_TEXTO PARA LEITURA:_
....

FOLHA DE SP, 27 DE JULHO 2008

O Mundo Alucinante

PUBLICADO EM 2002, "GARCÍA LORCA E CUBA - TODAS AS ÁGUAS" PERMANECE VIRTUALMENTE DESCONHECIDO DOS CRÍTICOS; AUTOR EXPLICA QUE NÃO TEVE ACESSO À INTERNET E QUE FEZ SUA PESQUISA PELO CORREIO, DURANTE DOIS ANOS


Lorca se entusiasmou com o sotaque da ilha e exerceu uma liberdade sexual como jamais havia conhecido; ele foi muito livre aqui; não há registro de nenhuma reprovação a sua conduta sexual


Dusam Zidar/Shutterstock
 

Praça da Catedral, em Havana, uma das cidades visitadas pelo poeta surrealista espanhol Federico García Lorca durante os três meses que passou em Cuba, em 1930, vindo dos Estados Unidos

LAURA CAPRIGLIONE
ENVIADA ESPECIAL A MATANZAS(CUBA)

 

Não há lugar no mundo que mais cultue a lembrança de Federico García Lorca (1898-1936) do que Cuba. O prestígio do poeta e dramaturgo andaluz do "verde que te quiero verde", que foi assassinado por militantes franquistas logo depois da deflagração da Guerra Civil Espanhola, resiste na ilha dos irmãos Castro.
É o escritor estrangeiro mais lido e representado, apesar da declarada preferência dos hierarcas comunistas pelo americano Ernest Hemingway (1899-1961), que chegou a morar na ilha.
Lorca passou meros três meses na ilha, no ano de 1930. Nas palavras do pesquisador Urbano Martínez Carmenate, 54, professor de língua e literatura hispano-cubana da Universidade Camilo Cienfuegos de Matanzas, foi uma visita que "contaminou o país" -tão intensa, com o poeta vivendo em tanta liberdade e gozando de tanto sucesso, que já se disse que, em Cuba, cada um tem o seu Lorca.
"García Lorca y Cuba - Todas las Aguas" (264 págs., 16,80), de Martínez Carmenate, tenta explicar a recíproca fascinação a partir do que chama de "biografia de uma visita".
Para isso, o pesquisador vasculhou a correspondência entre Lorca e intelectuais cubanos, refez o percurso do escritor pela ilha, reconstruiu, a partir da cobertura da imprensa, o entusiasmo local com as conferências e récitas do poeta.
A Folha encontrou Martínez Carmenate em seu apartamento, um quarto e sala inundado de livros e luz, na tarde quente e úmida em Matanzas (100 km a leste de Havana), conhecida como a "Atenas cubana" por sua intensa vida cultural.
Um computador recém-retirado da caixa brilhava novinho em folha na sala (a universidade tinha acabado de entregá-lo). "Não terá acesso à internet", ele me explica, sem parecer incomodado com o fato de a ilha ainda ser um dinossauro em termos tecnológicos. "Mas conseguirei me ligar à intranet de Cuba", diz.

....

_LINHAS FORNECIDAS:_
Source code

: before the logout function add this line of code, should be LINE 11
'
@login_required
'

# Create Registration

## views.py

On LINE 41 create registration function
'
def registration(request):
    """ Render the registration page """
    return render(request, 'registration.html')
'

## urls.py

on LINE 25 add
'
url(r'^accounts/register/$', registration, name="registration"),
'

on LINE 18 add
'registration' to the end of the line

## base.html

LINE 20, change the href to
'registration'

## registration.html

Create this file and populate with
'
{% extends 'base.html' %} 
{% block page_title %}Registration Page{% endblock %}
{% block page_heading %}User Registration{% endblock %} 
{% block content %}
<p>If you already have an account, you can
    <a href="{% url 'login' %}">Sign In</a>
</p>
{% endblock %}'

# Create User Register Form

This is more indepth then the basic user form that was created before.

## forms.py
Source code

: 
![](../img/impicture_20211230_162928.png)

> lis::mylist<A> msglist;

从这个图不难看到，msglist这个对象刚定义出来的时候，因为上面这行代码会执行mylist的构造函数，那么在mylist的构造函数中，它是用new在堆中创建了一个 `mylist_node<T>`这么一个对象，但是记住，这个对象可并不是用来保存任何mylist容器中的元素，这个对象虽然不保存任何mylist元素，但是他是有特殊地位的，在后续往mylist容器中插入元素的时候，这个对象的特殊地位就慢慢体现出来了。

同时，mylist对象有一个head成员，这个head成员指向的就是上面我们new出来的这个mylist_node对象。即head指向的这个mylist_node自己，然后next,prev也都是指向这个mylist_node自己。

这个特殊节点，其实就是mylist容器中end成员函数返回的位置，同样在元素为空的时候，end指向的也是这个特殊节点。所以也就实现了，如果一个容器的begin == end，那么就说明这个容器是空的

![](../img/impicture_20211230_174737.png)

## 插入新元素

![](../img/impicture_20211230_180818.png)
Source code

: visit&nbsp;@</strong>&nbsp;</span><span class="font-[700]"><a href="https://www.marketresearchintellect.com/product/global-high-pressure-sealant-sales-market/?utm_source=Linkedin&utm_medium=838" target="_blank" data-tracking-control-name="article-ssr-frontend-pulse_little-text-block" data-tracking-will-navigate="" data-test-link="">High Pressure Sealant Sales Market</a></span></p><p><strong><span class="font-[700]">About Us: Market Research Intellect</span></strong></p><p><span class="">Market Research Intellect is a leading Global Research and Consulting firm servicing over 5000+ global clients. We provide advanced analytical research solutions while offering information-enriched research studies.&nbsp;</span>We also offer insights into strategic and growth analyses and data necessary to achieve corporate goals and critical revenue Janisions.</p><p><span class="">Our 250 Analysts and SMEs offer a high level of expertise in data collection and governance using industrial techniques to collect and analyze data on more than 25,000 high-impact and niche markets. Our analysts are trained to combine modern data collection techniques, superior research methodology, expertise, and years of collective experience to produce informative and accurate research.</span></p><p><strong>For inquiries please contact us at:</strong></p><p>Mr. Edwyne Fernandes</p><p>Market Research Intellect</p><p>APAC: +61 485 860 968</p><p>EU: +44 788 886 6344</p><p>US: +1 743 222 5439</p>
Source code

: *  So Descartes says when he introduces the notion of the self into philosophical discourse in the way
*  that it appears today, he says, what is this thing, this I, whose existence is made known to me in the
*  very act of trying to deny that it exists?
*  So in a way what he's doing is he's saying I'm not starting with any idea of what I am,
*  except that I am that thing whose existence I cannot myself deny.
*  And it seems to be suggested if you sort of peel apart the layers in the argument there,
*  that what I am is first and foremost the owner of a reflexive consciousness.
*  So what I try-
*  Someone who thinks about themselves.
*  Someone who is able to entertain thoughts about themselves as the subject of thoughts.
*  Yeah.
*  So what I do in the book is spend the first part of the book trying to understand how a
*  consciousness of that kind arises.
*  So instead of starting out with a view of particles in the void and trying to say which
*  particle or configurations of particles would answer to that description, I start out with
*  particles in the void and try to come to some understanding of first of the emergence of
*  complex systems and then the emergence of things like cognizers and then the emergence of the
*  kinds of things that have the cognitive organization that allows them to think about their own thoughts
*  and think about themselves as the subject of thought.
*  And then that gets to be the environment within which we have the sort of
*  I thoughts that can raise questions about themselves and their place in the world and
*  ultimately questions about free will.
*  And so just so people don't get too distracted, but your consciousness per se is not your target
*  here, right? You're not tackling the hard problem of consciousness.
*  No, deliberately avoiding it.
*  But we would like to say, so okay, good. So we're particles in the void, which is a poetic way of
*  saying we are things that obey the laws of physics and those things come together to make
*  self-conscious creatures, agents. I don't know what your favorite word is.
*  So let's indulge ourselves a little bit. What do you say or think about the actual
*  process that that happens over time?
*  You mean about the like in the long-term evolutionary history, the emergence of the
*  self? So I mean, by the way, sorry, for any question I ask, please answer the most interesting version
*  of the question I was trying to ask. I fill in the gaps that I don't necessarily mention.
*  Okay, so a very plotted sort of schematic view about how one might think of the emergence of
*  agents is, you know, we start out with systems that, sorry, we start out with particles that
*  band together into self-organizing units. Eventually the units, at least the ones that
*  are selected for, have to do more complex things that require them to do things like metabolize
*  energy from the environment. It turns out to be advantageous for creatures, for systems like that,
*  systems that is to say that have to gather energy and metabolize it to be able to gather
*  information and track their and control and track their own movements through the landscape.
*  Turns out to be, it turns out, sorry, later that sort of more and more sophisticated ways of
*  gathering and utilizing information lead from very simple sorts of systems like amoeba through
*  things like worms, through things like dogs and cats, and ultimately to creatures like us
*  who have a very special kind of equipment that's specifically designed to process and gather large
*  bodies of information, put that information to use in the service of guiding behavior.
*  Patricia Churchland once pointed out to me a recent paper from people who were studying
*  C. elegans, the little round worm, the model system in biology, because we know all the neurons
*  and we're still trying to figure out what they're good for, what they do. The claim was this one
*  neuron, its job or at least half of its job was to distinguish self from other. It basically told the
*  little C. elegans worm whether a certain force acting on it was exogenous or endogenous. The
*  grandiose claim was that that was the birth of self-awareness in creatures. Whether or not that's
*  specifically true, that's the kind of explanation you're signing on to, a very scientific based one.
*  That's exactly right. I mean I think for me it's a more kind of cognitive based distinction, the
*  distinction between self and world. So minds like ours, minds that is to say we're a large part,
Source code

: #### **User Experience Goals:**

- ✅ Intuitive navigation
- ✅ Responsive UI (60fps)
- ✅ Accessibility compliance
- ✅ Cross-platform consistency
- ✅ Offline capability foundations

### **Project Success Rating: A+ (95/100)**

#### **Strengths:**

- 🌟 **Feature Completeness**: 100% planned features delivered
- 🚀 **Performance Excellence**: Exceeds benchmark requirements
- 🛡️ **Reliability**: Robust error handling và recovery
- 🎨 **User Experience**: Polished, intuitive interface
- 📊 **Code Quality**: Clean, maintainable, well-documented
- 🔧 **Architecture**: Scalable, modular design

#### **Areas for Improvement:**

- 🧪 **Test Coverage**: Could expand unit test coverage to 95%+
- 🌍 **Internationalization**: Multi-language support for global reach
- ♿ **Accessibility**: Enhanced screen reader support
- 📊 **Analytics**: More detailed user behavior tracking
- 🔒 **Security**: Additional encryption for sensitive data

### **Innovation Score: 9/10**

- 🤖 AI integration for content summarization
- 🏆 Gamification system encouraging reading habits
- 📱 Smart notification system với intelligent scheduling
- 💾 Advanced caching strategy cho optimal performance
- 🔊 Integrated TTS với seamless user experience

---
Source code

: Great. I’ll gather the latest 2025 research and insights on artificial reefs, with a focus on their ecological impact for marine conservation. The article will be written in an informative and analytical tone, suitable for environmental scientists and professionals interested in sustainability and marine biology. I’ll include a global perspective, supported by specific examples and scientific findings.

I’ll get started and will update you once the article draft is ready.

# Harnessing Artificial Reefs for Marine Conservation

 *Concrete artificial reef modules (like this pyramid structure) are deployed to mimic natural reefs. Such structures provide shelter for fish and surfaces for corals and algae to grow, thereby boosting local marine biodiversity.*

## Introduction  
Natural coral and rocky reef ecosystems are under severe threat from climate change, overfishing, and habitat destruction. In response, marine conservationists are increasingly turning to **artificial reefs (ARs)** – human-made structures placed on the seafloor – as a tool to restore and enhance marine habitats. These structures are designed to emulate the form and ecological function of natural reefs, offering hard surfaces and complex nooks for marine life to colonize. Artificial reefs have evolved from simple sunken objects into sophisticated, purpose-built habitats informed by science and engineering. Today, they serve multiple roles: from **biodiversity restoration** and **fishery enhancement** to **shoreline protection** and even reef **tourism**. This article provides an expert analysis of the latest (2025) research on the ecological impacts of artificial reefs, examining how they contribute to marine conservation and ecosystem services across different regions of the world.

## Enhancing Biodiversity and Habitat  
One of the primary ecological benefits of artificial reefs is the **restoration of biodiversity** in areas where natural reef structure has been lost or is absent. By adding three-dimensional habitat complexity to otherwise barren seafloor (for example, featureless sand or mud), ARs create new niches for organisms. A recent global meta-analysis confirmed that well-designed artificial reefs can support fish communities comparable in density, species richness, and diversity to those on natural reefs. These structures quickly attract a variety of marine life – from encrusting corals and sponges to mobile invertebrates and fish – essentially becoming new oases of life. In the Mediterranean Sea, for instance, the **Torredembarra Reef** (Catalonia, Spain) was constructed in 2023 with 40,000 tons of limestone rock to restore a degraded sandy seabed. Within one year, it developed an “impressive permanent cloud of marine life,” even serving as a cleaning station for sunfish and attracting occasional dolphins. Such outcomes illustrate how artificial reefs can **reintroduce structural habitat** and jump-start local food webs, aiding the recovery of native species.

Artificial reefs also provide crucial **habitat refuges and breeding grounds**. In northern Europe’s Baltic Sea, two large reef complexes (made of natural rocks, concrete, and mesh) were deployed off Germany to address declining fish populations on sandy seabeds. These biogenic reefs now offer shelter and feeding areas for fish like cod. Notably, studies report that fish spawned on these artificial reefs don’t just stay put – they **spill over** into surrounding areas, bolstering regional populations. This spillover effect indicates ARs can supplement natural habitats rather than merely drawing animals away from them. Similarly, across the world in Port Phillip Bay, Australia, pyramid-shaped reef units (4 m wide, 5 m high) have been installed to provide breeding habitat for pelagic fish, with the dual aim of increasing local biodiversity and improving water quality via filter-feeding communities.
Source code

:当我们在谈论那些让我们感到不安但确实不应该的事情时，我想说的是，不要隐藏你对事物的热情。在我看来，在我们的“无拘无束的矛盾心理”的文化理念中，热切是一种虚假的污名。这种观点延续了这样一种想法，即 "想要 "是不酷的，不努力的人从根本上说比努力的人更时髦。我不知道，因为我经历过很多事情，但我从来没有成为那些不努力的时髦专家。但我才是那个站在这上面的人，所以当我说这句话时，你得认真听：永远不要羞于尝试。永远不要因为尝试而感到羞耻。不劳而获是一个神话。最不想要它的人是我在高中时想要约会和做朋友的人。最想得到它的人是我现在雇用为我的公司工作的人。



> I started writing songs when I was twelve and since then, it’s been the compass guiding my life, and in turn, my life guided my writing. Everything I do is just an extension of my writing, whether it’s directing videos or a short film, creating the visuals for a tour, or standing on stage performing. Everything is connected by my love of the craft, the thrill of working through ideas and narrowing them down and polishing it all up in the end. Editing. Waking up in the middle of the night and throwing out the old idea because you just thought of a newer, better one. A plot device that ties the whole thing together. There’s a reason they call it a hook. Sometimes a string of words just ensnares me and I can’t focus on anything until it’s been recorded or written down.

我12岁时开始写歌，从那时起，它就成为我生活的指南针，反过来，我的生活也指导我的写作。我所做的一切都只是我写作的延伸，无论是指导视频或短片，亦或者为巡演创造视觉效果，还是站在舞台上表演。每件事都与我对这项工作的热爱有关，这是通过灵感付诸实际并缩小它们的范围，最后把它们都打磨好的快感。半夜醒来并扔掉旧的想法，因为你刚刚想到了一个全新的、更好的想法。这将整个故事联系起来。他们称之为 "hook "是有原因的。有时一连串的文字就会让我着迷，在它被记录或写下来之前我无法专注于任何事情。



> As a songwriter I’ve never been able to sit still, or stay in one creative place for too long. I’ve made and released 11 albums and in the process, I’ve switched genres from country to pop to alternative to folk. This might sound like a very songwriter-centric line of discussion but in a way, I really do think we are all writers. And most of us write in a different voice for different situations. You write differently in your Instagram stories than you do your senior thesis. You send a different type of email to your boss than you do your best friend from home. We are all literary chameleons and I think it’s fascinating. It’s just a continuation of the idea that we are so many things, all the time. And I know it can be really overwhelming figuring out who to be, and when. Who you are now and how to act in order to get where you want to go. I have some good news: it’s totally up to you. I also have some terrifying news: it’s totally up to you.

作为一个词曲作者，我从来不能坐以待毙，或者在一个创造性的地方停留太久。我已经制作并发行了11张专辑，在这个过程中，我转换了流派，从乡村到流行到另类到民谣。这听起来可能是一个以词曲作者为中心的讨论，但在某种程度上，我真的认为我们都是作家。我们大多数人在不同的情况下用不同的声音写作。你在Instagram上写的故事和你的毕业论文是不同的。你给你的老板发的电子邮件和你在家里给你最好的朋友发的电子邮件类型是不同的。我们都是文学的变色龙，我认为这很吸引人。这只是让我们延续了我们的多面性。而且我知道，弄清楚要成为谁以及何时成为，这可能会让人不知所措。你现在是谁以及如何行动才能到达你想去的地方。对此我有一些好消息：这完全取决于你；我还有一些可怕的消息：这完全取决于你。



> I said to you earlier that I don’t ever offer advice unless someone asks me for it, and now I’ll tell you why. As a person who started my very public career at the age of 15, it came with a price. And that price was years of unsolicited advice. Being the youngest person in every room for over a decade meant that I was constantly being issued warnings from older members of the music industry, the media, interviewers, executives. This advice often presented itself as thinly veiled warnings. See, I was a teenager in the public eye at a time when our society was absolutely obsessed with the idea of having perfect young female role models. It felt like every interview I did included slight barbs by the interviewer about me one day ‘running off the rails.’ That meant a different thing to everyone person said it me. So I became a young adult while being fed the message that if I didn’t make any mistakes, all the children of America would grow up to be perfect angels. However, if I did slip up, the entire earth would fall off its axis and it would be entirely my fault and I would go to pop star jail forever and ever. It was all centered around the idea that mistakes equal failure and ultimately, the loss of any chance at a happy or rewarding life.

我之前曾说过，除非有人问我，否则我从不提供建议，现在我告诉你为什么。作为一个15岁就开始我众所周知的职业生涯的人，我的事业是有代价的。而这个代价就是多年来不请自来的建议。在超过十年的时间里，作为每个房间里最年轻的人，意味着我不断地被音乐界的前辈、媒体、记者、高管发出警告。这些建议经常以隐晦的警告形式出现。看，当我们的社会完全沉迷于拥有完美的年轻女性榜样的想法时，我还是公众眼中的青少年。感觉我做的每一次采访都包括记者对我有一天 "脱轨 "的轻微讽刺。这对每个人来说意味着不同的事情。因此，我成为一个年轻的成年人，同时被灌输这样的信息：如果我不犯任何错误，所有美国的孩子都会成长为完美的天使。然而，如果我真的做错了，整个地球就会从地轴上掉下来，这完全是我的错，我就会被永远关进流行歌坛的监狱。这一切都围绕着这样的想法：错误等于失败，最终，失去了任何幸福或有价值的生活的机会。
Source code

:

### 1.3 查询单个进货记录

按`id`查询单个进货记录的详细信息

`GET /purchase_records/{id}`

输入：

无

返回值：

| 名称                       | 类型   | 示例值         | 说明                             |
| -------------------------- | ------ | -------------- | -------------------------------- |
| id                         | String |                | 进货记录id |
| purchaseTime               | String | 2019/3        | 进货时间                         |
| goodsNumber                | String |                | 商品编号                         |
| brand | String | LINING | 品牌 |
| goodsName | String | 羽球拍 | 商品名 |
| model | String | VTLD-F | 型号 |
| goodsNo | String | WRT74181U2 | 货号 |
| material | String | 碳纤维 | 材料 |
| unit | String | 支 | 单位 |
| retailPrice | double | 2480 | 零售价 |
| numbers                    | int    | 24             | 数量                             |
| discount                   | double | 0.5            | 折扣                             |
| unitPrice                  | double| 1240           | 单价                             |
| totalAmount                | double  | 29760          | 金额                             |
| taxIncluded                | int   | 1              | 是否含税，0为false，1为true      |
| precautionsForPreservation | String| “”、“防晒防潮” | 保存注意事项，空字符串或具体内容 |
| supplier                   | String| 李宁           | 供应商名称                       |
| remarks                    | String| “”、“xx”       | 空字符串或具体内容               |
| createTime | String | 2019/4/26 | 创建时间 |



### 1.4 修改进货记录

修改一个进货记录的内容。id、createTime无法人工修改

....

_TAREFA 1:_ Reescreva o trecho da reportagem que começa com as palavras "Dusam Zidar/Shutterstock" e termina com "ESPECIAL A MATANZAS(CUBA)", substituindo "Praça da Catedral" por "Praça das Armas".
_TAREFA 2:_ Extraia das linhas fornecidas, sem nenhuma alteração, o trecho que vai da linha que contém "- 🤖 AI integration for content summarization" até a linha que contém "local marine biodiversity.*", incluindo as duas.
A reportagem e as linhas não têm relação entre si.

_RESULTADO 1:_
Dusam Zidar/Shutterstock
 

Praça das Armas, em Havana, uma das cidades visitadas pelo poeta surrealista espanhol Federico García Lorca durante os três meses que passou em Cuba, em 1930, vindo dos Estados Unidos

LAURA CAPRIGLIONE
ENVIADA ESPECIAL A MATANZAS(CUBA)

_RESULTADO 2:_
- 🤖 AI integration for content summarization
- 🏆 Gamification system encouraging reading habits
- 📱 Smart notification system với intelligent scheduling
- 💾 Advanced caching strategy cho optimal performance
- 🔊 Integrated TTS với seamless user experience

---
Source code

: Great. I’ll gather the latest 2025 research and insights on artificial reefs, with a focus on their ecological impact for marine conservation. The article will be written in an informative and analytical tone, suitable for environmental scientists and professionals interested in sustainability and marine biology. I’ll include a global perspective, supported by specific examples and scientific findings.

I’ll get started and will update you once the article draft is ready.

# Harnessing Artificial Reefs for Marine Conservation

 *Concrete artificial reef modules (like this pyramid structure) are deployed to mimic natural reefs. Such structures provide shelter for fish and surfaces for corals and algae to grow, thereby boosting local marine biodiversity.*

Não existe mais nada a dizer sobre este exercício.